Dozens of countries question China at UN over Xinjiang ‘abuses’ | Uighur News


In a joint statement, 47 countries have voiced concern at reported abuses in China’s Xinjiang Uighur Autonomous Region.

Dozens of countries have voiced concern about alleged abuses in China’s Xinjiang region, and demanded that the United Nations rights chief publish a long-delayed report on the rights situation there.

“We continue to be gravely concerned about the human rights situation in Xinjiang Uighur Autonomous Region,” Paul Bekkers, the Dutch ambassador to the UN in Geneva, told the UN Human Rights Council on Tuesday.

Delivering a joint statement on behalf of 47 countries, Bekkers pointed to a number of “credible reports” – vehemently rejected by China – indicating that more than one million Uighurs and other Muslim minorities have been arbitrarily detained in the region.

“There are reports of ongoing widespread surveillance, discrimination against Uighurs and other persons belonging to minorities,” he said.

The joint statement also voiced concern about “reports of torture and other cruelty, inhuman or degrading treatment or punishment, forced sterilization, sexual and gender-based violence, forced labor, and forced separation of children from their parents by authorities”.

The concerned countries, Bekkers said, “repeat our call on China to urgently address these concerns”, and to “end the arbitrary detention of Muslim Uighurs and persons belonging to other minorities”.

The group also called on Beijing to provide UN investigators and experts “meaningful and unfettered access” to independently observe the situation on the ground in Xinjiang.

UN High Commissioner for Human Rights Michelle Bachelet was granted access to visit last month – marking the first visit by a UN rights chief to China in 17 years.

But she faced harsh criticism for not speaking up more forcefully against China’s alleged abuses prior to and during the trip, which is believed to have been heavily controlled by Chinese authorities.

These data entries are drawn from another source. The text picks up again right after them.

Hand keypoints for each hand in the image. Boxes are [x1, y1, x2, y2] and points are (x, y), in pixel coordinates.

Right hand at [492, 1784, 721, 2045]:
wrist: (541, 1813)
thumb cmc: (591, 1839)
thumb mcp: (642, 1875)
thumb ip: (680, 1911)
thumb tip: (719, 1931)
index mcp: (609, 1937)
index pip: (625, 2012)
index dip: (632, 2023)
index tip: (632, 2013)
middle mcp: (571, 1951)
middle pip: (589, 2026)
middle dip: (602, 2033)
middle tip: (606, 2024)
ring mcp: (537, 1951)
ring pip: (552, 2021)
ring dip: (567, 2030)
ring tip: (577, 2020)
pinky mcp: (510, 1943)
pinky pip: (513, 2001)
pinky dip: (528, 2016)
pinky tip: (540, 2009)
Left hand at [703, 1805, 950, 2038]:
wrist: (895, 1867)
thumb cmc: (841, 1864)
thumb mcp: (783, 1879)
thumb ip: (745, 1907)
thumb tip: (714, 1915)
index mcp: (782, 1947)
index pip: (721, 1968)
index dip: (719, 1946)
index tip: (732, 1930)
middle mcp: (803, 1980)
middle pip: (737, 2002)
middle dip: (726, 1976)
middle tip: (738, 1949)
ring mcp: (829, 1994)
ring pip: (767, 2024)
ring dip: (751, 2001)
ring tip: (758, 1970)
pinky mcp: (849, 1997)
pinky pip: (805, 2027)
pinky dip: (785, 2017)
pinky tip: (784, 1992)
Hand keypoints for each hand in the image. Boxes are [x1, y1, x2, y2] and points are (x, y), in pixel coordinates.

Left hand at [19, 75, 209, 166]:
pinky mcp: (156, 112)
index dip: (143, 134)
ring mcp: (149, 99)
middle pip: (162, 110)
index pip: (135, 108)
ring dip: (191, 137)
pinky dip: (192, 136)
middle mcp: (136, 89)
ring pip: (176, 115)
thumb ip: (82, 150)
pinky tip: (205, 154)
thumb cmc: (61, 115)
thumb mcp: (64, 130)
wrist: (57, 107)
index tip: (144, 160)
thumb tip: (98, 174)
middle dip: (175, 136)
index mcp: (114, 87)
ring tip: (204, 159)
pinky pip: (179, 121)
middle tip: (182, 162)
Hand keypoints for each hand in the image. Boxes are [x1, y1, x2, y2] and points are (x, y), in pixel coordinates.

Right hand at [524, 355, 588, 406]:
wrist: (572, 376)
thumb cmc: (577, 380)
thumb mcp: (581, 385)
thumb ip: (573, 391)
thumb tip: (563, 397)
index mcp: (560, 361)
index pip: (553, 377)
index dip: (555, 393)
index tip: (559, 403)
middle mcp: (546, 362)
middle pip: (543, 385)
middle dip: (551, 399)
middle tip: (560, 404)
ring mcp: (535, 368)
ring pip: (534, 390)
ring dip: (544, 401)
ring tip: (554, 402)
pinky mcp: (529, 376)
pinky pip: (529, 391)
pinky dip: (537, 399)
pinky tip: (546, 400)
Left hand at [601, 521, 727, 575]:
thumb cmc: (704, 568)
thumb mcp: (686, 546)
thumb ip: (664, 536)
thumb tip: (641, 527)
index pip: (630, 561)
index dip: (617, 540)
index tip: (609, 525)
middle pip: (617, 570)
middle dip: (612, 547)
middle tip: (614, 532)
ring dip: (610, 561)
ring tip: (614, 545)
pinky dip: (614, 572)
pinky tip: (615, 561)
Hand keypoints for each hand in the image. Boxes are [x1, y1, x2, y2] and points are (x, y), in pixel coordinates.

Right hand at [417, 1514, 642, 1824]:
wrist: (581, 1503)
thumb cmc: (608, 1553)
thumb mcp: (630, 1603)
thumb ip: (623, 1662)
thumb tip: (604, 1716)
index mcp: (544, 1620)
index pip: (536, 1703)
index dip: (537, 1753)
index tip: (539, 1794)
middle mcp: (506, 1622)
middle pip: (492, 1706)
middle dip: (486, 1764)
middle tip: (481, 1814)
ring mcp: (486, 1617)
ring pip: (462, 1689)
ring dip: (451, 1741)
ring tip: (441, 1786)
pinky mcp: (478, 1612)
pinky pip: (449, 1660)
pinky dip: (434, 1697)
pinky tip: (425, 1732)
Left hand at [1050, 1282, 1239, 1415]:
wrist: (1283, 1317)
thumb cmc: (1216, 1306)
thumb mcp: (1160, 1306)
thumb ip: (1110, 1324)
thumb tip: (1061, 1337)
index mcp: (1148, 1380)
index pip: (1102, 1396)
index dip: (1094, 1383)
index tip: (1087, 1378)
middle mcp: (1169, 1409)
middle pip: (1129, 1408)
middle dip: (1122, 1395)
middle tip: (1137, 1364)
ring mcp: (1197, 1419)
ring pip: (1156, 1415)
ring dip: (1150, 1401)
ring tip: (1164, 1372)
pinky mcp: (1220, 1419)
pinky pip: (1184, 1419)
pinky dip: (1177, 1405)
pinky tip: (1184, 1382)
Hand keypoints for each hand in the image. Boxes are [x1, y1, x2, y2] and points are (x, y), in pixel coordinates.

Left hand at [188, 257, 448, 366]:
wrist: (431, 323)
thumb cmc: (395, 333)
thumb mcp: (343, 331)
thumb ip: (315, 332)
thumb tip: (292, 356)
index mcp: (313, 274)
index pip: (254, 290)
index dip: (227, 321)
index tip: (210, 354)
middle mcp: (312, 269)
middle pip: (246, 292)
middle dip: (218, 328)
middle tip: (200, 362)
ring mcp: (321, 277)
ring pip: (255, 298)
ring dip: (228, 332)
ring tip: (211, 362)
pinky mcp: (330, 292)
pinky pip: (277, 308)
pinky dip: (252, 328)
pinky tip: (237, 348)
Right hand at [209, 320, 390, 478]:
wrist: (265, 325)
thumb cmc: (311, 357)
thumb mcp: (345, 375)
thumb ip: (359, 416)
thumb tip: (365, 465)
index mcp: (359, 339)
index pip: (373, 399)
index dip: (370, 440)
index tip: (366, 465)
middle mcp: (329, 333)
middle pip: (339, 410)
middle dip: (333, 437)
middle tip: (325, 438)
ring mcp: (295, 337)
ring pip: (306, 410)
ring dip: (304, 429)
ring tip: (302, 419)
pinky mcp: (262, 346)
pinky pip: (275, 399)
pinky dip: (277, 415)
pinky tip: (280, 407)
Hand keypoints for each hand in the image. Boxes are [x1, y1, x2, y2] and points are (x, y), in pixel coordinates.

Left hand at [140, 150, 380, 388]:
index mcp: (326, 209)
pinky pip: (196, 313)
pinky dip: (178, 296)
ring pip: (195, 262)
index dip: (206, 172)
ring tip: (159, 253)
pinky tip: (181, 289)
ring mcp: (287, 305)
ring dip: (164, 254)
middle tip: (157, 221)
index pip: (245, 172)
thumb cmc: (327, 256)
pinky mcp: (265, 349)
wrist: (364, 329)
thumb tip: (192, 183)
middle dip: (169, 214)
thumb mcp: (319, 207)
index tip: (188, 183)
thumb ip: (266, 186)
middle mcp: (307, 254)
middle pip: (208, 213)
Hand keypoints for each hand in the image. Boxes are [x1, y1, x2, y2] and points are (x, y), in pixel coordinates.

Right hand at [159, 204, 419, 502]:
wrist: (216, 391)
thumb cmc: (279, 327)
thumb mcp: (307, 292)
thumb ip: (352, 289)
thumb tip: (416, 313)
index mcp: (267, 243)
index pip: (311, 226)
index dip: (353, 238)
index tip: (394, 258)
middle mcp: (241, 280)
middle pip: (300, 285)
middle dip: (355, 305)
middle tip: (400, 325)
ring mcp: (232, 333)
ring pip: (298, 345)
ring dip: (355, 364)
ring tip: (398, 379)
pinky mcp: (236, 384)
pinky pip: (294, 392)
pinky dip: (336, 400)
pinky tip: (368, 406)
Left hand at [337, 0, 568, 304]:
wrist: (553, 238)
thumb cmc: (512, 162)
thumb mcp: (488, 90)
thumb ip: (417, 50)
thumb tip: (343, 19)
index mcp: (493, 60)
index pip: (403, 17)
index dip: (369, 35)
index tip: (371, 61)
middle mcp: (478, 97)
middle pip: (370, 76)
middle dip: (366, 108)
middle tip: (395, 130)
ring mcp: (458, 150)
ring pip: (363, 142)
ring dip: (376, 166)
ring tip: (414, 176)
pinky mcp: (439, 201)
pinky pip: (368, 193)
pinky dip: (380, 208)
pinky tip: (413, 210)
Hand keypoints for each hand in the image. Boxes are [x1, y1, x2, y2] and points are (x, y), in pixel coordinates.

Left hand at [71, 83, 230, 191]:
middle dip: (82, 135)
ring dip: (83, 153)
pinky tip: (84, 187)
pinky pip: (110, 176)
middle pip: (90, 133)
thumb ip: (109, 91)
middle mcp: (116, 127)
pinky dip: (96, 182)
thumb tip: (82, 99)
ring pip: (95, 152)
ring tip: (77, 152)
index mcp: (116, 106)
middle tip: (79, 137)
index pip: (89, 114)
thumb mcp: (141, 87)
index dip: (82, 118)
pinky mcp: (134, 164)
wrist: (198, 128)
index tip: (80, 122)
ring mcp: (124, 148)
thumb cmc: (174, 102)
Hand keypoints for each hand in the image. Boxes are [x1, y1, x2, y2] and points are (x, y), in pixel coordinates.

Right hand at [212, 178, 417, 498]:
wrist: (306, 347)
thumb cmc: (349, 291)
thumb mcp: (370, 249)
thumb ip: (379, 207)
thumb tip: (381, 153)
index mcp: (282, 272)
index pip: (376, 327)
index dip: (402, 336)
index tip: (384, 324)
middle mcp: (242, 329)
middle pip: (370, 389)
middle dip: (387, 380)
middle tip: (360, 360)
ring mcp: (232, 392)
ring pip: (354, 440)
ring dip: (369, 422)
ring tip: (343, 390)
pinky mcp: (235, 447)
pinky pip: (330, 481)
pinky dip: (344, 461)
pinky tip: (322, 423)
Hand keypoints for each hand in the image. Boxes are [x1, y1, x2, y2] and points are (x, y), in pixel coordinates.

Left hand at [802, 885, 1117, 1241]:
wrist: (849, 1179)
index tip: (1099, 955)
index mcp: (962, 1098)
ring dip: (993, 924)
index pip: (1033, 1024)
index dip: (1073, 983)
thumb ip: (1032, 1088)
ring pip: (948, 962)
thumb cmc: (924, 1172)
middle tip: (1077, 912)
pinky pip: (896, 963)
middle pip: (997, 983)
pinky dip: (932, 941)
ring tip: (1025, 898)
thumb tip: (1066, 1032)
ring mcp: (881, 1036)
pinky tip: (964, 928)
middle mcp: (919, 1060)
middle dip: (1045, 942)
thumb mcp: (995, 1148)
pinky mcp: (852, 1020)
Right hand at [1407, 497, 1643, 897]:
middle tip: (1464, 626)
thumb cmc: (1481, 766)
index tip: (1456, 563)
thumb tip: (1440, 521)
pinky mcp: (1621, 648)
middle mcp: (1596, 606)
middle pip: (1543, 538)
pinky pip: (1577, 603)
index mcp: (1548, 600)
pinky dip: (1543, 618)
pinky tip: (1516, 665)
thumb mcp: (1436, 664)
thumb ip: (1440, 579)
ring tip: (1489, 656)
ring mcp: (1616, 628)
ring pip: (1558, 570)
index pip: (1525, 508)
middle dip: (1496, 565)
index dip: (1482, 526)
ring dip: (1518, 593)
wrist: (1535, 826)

In Tuesday’s joint statement, the countries asked for “more detailed observations, including on restrictions the Chinese authorities imposed on the visit” by Bachelet.

‘Political manipulation’

China’s Ambassador Chen Xu reacted angrily to the joint statement, slamming the Netherlands and other signatories for spreading “lies and rumors to attack China”.

“We categorically reject these allegations,” he said, slamming the countries behind the statement for their “hypocrisy” and “attempts to engage in political manipulation”.

He hailed Bachelet’s visit, insisting it had “enhanced her understanding of China’s path of human rights development”.

The UN rights chief has faced growing pressure to release a long-delayed report on the rights situation in Xinjiang, which diplomats say has been ready for months but not published.

Bachelet, who announced on Monday that she will not be seeking a second term, vowed that the report would be published before she steps down on August 31.

Tuesday’s joint statement urged the report’s “prompt release”, and asked Bachelet to provide “further information on the timeline”.

Chen, meanwhile, decried the “hyped-up so-called report on Xinjiang”, pointing out that it had not been ordered by the UN’s rights council, alleging it violated Bachelet’s mandate and “should not be published at all”.

While a long line of countries that took the floor individually on Tuesday echoed the sentiments in the joint statement, a number also came to China’s defense, with Belarus, Cuba and North Korea also insisting the report should not be published.

Venezuela’s Ambassador Hector Constant Rosales said the same, slamming “a sustained campaign of fake news against Xinjiang and China”.